• Task brief:
Repeat only the stretch of lines below that runs from the line with "23: (732, 256)" through the line with "66: (753, 260)", unaltered.

• Records supplied:
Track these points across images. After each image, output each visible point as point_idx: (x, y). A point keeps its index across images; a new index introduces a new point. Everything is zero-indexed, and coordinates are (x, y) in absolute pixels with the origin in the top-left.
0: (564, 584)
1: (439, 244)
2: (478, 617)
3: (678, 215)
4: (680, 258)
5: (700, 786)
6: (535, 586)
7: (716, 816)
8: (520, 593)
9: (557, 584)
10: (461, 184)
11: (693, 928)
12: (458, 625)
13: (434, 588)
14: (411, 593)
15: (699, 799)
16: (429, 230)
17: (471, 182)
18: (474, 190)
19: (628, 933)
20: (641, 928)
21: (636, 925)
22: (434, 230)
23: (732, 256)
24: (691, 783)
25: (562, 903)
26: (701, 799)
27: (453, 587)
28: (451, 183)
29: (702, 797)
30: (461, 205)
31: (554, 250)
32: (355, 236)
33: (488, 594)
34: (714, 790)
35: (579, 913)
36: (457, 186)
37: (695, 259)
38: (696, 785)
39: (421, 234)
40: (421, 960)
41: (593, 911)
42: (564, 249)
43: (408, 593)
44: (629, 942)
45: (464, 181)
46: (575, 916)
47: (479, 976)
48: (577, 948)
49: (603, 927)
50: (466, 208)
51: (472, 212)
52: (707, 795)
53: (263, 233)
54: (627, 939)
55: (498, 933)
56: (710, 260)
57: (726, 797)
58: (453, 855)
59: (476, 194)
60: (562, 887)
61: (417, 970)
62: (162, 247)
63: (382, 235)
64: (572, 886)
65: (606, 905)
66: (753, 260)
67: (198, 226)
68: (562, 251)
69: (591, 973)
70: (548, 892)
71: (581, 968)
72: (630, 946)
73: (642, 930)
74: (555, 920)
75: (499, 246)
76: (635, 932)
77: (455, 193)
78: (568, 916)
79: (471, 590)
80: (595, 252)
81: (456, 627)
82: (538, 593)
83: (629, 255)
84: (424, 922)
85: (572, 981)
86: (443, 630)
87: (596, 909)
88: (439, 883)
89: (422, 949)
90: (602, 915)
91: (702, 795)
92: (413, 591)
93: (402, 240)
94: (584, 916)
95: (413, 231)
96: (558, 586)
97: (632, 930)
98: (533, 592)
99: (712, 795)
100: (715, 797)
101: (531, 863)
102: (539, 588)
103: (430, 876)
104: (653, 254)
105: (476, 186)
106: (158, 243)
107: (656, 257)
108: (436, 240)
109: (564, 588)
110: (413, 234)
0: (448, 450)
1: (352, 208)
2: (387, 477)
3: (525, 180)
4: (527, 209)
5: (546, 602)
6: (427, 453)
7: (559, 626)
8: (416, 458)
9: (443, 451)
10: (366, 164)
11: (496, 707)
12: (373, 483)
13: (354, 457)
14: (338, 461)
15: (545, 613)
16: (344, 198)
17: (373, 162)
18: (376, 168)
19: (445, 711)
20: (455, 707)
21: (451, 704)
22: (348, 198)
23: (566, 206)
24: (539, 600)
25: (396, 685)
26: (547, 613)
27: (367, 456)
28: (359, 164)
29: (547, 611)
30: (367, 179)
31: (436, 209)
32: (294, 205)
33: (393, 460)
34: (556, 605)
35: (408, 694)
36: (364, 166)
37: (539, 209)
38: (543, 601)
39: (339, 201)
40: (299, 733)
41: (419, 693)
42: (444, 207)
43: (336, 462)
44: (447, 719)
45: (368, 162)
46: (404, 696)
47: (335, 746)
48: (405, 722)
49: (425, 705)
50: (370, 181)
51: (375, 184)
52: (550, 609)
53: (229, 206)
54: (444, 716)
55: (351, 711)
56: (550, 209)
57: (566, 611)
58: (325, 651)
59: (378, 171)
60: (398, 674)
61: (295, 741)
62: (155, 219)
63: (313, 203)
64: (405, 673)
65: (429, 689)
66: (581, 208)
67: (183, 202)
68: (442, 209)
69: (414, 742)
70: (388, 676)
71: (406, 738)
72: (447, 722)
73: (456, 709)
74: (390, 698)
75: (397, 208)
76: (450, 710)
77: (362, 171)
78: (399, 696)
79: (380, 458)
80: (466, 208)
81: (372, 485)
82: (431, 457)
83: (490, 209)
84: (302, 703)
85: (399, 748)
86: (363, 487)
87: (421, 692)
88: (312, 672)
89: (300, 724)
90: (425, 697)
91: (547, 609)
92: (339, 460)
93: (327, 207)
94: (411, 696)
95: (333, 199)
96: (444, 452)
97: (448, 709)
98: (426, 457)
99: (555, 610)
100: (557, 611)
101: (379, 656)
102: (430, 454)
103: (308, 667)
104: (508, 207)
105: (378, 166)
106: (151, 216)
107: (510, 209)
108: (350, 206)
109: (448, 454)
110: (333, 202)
--
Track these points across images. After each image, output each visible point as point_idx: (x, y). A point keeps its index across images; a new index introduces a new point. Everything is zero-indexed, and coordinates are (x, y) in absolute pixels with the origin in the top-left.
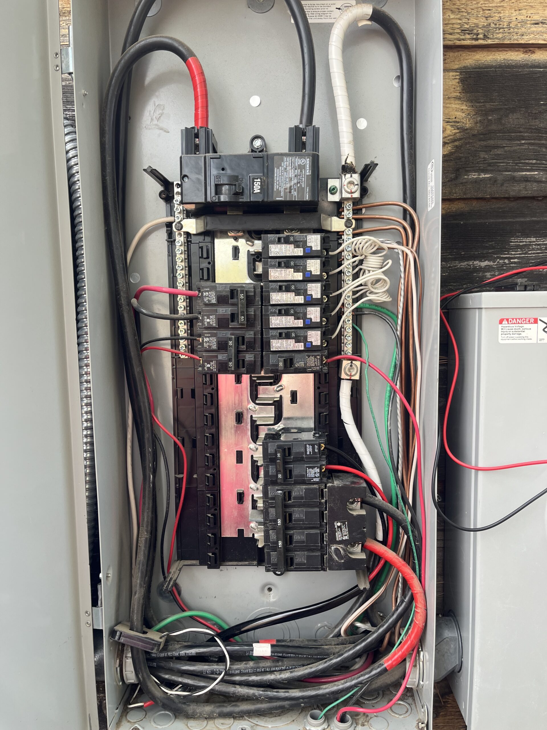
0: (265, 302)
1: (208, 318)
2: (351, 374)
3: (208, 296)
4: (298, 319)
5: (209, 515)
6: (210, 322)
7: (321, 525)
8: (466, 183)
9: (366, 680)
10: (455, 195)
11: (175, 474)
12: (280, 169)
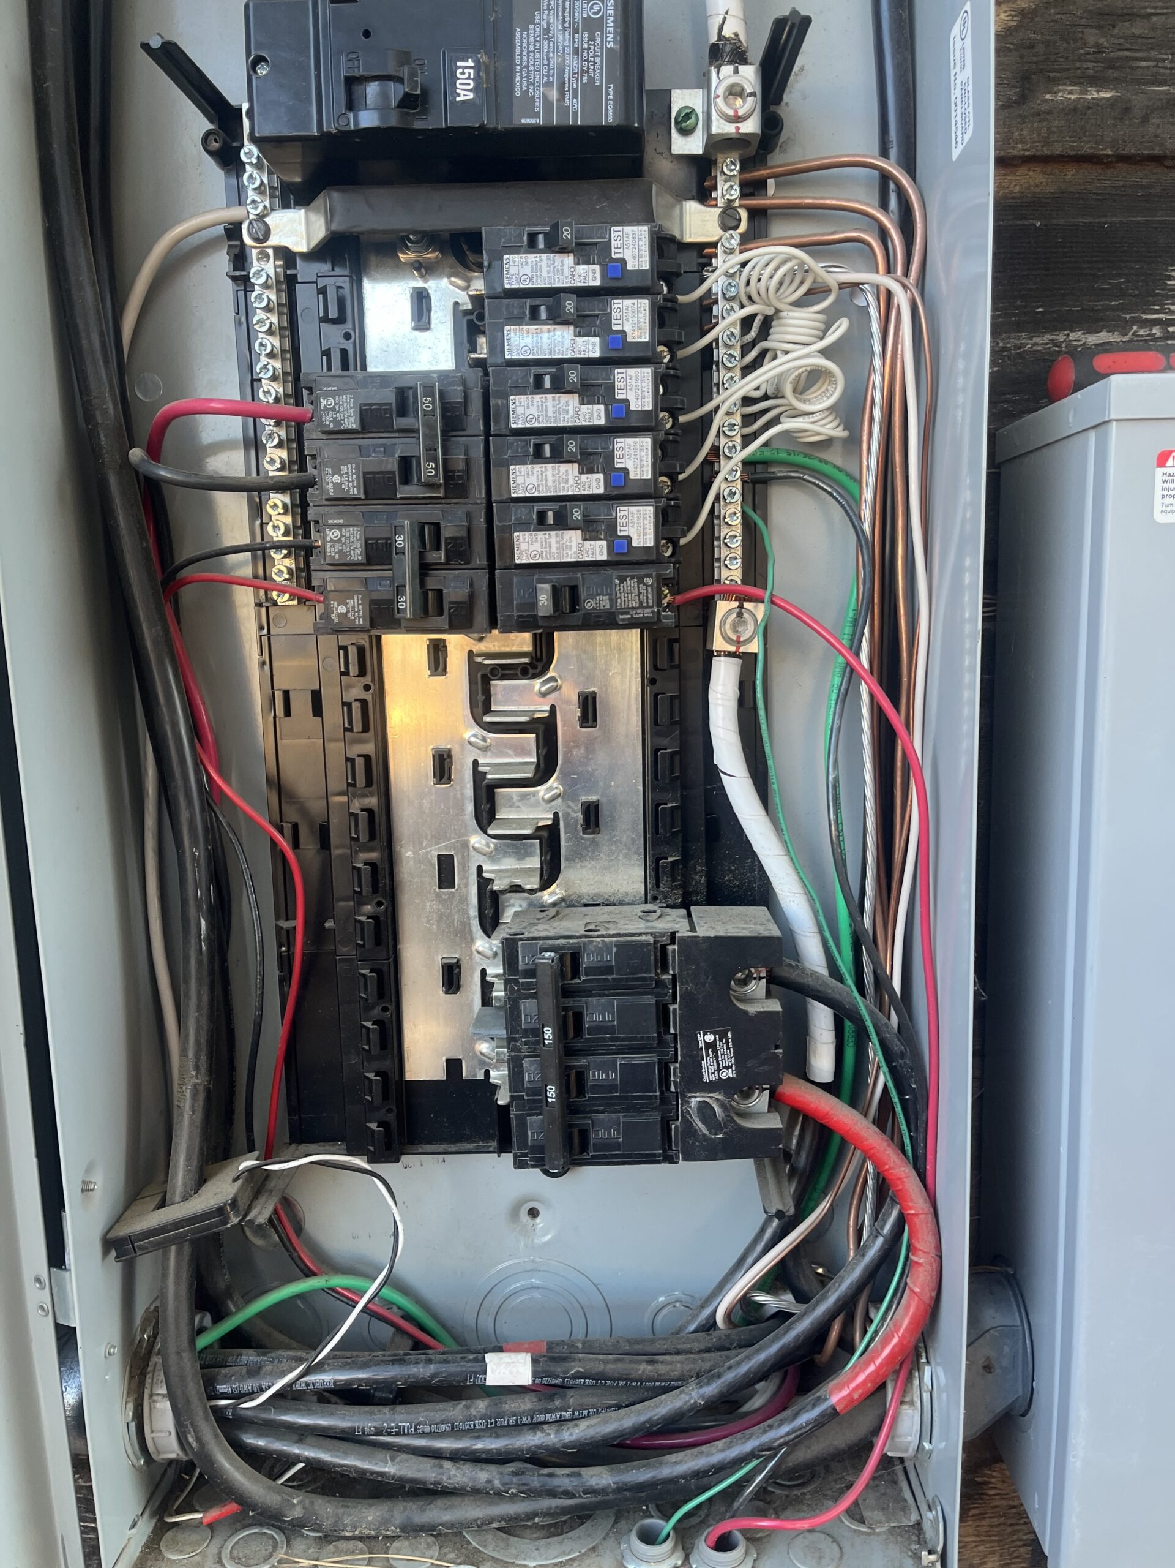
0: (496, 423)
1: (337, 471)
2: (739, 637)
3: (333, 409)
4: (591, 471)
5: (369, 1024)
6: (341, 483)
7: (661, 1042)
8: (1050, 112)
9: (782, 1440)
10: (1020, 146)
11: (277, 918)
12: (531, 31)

• Output for this exercise:
23: (732, 256)
24: (691, 783)
25: (562, 903)
26: (701, 799)
27: (453, 587)
28: (451, 183)
29: (702, 797)
30: (461, 205)
31: (554, 250)
32: (355, 236)
33: (488, 594)
34: (714, 790)
35: (579, 913)
36: (457, 186)
37: (695, 259)
38: (696, 785)
39: (421, 234)
40: (421, 960)
41: (593, 911)
42: (564, 249)
43: (408, 593)
44: (629, 942)
45: (464, 181)
46: (575, 916)
47: (479, 976)
48: (577, 948)
49: (603, 927)
50: (466, 208)
51: (472, 212)
52: (707, 795)
53: (263, 233)
54: (627, 939)
55: (498, 933)
56: (710, 260)
57: (726, 797)
58: (453, 855)
59: (476, 194)
60: (562, 887)
61: (417, 970)
62: (162, 247)
63: (382, 235)
64: (572, 886)
65: (606, 905)
66: (753, 260)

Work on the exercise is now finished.